Examine the data below and state how many lines contain "book", offering no other words.

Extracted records
<<<<

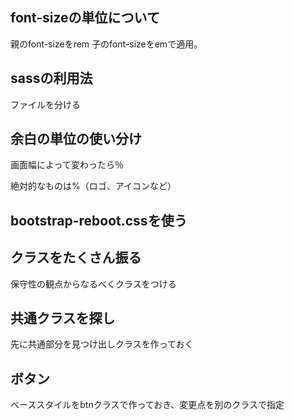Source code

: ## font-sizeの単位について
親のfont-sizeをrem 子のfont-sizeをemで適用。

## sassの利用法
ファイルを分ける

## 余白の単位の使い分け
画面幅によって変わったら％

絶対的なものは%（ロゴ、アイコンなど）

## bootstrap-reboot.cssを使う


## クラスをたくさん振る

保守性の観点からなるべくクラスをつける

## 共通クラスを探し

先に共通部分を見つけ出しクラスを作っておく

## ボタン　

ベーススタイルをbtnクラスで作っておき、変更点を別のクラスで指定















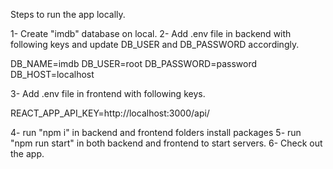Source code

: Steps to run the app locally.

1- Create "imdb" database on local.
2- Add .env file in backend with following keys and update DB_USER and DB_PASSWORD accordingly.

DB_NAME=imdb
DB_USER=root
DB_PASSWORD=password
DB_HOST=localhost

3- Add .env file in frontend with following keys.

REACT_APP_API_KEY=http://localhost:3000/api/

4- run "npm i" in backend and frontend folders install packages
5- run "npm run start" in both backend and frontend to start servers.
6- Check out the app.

>>>>
<<<<

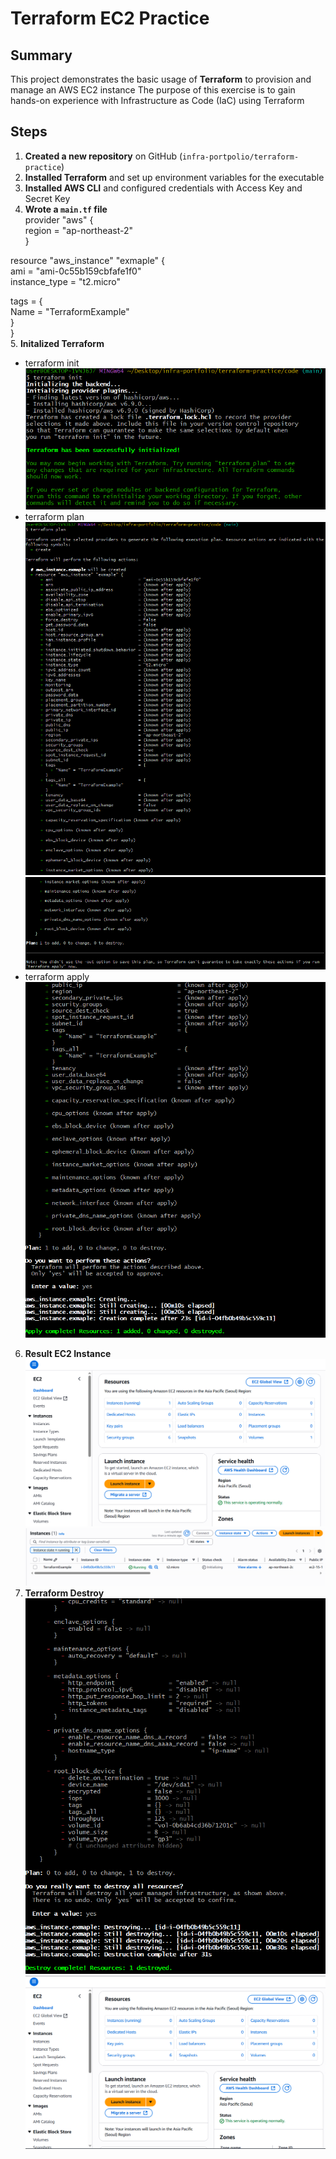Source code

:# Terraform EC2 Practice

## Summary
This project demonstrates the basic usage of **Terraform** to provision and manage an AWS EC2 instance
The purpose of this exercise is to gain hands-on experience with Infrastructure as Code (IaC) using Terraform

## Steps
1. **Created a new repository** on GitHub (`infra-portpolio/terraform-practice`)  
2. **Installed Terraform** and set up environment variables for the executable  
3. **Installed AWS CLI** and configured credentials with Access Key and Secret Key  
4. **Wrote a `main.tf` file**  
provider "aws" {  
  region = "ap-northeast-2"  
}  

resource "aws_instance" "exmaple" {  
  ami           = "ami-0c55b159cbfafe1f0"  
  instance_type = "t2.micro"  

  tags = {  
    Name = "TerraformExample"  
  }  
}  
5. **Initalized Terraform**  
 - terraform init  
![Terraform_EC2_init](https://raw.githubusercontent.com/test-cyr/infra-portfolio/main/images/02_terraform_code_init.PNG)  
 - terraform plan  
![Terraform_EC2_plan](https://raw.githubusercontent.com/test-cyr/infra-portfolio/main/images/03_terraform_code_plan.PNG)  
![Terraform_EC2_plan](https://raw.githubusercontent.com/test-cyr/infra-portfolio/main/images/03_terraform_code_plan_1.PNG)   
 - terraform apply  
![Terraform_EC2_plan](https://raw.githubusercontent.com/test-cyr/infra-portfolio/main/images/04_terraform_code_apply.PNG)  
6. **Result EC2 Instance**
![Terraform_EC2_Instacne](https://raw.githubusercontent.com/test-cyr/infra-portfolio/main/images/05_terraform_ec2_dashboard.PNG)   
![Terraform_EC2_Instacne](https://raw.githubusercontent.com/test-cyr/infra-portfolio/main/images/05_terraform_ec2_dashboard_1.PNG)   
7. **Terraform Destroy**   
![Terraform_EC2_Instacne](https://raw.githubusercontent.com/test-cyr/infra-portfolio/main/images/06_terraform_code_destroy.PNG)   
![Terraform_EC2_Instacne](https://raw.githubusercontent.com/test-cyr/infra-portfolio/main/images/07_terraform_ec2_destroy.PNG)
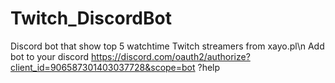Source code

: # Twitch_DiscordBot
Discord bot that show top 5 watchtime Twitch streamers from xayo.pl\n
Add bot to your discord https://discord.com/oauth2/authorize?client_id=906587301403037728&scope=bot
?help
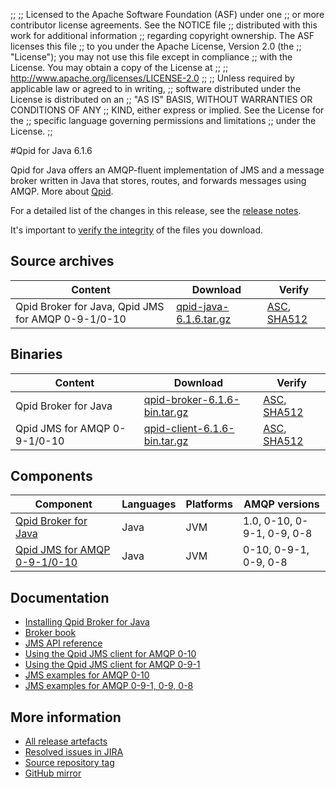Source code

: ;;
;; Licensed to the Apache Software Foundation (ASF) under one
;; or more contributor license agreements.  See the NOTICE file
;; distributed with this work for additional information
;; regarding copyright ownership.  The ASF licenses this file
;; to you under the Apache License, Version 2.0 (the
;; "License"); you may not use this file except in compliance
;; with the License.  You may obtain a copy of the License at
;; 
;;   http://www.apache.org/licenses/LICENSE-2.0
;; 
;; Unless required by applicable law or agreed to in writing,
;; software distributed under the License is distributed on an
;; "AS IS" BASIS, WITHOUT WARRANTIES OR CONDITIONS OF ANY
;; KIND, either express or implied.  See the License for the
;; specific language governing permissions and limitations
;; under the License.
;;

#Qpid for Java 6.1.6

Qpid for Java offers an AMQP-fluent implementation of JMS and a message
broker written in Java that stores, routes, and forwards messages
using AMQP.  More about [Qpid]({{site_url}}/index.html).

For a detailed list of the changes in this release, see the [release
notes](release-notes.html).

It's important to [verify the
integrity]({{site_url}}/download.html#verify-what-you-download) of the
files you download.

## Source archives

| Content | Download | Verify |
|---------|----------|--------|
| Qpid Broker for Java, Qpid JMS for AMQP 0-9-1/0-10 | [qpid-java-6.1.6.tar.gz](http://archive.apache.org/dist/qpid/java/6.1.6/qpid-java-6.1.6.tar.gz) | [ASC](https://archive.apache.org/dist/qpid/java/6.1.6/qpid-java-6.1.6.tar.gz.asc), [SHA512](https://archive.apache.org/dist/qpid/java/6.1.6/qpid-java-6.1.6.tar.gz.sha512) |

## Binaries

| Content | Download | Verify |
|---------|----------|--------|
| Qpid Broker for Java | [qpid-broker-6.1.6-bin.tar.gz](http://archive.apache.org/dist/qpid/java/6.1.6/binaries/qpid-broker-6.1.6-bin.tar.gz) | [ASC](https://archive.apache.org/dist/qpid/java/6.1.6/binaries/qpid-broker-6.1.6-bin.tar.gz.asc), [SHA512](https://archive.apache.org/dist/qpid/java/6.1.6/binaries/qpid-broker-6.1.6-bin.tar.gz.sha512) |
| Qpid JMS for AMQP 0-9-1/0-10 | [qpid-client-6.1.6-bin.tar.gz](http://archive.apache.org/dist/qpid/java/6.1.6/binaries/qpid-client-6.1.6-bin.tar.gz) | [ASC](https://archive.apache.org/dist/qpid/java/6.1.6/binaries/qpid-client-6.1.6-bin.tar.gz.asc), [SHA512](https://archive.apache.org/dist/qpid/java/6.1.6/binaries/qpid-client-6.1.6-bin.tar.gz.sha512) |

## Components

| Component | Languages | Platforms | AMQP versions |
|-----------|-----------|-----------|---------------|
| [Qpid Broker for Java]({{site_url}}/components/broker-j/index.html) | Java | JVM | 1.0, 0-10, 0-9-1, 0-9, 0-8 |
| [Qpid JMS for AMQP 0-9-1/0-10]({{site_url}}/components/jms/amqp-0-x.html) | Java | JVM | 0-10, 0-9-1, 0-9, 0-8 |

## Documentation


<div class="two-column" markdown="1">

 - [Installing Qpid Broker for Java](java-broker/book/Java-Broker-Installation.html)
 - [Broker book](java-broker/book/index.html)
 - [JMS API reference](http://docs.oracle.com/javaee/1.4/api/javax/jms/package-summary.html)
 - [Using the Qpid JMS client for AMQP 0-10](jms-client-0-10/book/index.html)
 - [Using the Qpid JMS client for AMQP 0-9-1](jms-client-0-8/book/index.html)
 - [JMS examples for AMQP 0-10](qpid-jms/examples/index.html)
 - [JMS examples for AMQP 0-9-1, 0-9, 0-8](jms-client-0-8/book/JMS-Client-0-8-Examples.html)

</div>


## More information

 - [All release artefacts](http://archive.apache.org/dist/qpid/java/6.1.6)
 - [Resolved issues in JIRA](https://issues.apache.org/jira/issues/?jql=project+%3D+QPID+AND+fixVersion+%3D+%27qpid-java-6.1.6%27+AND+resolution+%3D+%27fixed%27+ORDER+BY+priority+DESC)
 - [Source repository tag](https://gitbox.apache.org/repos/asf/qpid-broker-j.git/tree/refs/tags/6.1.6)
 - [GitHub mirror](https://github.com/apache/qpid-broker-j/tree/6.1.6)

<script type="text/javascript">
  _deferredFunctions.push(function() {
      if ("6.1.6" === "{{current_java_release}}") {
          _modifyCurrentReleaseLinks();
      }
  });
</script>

>>>>

◆ EXERCISE ANSWER ◆
5